• Task to complete: Gather every line of the entries that contains the string "xmlns", matching its case exactly, and copy each of those lines in full.

• Raw entries:

----------------

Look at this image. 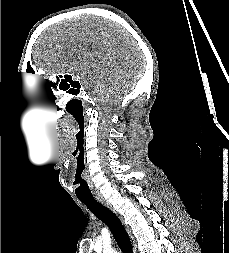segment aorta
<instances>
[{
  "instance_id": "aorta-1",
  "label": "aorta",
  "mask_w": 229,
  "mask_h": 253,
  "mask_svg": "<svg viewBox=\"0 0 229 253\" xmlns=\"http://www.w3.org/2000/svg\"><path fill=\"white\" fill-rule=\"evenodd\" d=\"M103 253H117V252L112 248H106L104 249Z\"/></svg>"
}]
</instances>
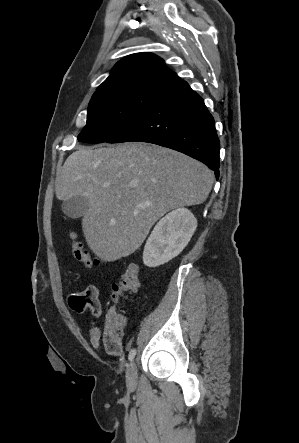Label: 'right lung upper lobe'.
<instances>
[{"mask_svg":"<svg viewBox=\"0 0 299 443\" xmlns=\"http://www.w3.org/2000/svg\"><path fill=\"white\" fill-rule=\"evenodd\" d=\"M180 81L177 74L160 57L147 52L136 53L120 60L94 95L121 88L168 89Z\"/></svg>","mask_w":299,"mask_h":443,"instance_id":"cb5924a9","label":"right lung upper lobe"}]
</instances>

----------------

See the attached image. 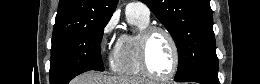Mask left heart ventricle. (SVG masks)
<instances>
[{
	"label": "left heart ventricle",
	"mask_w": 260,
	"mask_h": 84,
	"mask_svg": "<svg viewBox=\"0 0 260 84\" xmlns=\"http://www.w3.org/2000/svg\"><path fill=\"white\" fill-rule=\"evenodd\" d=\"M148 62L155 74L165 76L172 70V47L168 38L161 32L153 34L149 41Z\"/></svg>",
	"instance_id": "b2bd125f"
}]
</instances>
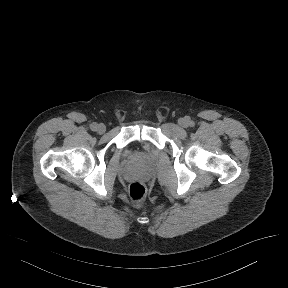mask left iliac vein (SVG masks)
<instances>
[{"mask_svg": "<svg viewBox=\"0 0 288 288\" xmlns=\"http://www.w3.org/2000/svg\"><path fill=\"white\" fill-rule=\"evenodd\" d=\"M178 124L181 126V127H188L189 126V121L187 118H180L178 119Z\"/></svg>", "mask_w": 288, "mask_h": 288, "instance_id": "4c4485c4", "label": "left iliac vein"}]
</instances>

----------------

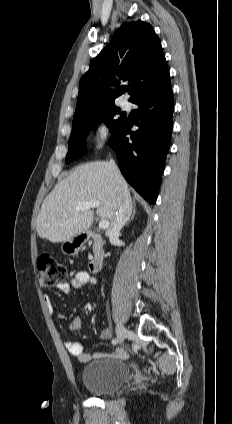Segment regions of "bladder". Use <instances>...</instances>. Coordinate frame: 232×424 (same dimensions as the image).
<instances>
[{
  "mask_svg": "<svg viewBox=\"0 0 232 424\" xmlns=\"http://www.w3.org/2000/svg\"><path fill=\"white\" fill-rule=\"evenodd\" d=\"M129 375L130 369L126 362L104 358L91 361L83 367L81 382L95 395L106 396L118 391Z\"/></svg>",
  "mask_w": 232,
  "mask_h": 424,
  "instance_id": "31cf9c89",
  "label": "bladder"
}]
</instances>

----------------

• Output:
  "mask_svg": "<svg viewBox=\"0 0 229 253\" xmlns=\"http://www.w3.org/2000/svg\"><path fill=\"white\" fill-rule=\"evenodd\" d=\"M103 253H117V252L112 248H106L104 249Z\"/></svg>"
[{"mask_svg":"<svg viewBox=\"0 0 299 443\" xmlns=\"http://www.w3.org/2000/svg\"><path fill=\"white\" fill-rule=\"evenodd\" d=\"M180 81L177 74L160 57L147 52L136 53L120 60L94 95L121 88L168 89Z\"/></svg>","mask_w":299,"mask_h":443,"instance_id":"cb5924a9","label":"right lung upper lobe"}]
	"mask_svg": "<svg viewBox=\"0 0 260 84\" xmlns=\"http://www.w3.org/2000/svg\"><path fill=\"white\" fill-rule=\"evenodd\" d=\"M148 62L155 74L165 76L172 70V47L168 38L161 32L153 34L149 41Z\"/></svg>",
[{"mask_svg": "<svg viewBox=\"0 0 288 288\" xmlns=\"http://www.w3.org/2000/svg\"><path fill=\"white\" fill-rule=\"evenodd\" d=\"M178 124L181 126V127H188L189 126V121L187 118H180L178 119Z\"/></svg>", "mask_w": 288, "mask_h": 288, "instance_id": "4c4485c4", "label": "left iliac vein"}]
  "mask_svg": "<svg viewBox=\"0 0 232 424\" xmlns=\"http://www.w3.org/2000/svg\"><path fill=\"white\" fill-rule=\"evenodd\" d=\"M129 375L130 369L126 362L104 358L91 361L83 367L81 382L95 395L106 396L118 391Z\"/></svg>",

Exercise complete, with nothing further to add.